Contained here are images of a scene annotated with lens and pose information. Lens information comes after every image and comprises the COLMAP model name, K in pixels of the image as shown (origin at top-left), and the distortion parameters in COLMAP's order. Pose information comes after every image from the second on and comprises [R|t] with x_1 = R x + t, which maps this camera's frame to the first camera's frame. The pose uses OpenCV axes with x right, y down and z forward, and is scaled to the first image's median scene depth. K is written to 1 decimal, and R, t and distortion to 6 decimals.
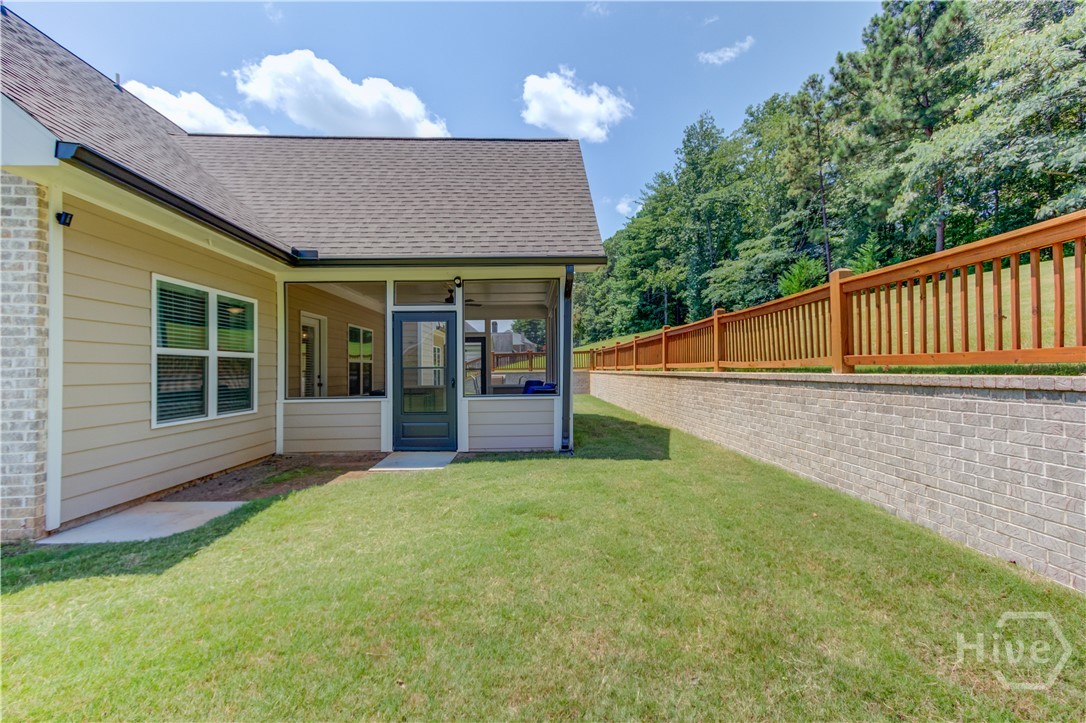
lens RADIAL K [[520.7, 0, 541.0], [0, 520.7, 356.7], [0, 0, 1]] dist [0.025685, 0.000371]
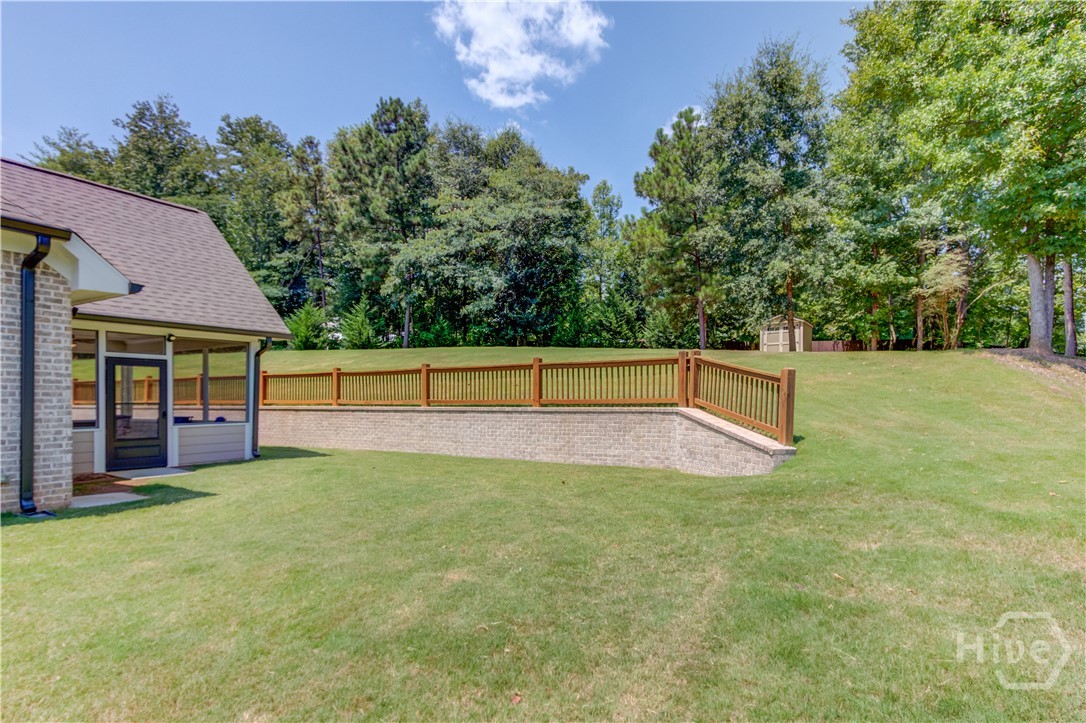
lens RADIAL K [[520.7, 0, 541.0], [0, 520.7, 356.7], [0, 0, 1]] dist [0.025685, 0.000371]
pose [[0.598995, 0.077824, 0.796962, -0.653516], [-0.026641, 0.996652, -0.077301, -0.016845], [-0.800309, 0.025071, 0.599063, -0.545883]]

- [ACTION ITEM]
Please copy every line above word for word, leaving out the pictures.

- [SOLUTION BELOW]
Contained here are images of a scene annotated with lens and pose information. Lens information comes after every image and comprises the COLMAP model name, K in pixels of the image as shown (origin at top-left), and the distortion parameters in COLMAP's order. Pose information comes after every image from the second on and comprises [R|t] with x_1 = R x + t, which maps this camera's frame to the first camera's frame. The pose uses OpenCV axes with x right, y down and z forward, and is scaled to the first image's median scene depth. K is written to 1 decimal, and R, t and distortion to 6 decimals.
lens RADIAL K [[520.7, 0, 541.0], [0, 520.7, 356.7], [0, 0, 1]] dist [0.025685, 0.000371]
lens RADIAL K [[520.7, 0, 541.0], [0, 520.7, 356.7], [0, 0, 1]] dist [0.025685, 0.000371]
pose [[0.598995, 0.077824, 0.796962, -0.653516], [-0.026641, 0.996652, -0.077301, -0.016845], [-0.800309, 0.025071, 0.599063, -0.545883]]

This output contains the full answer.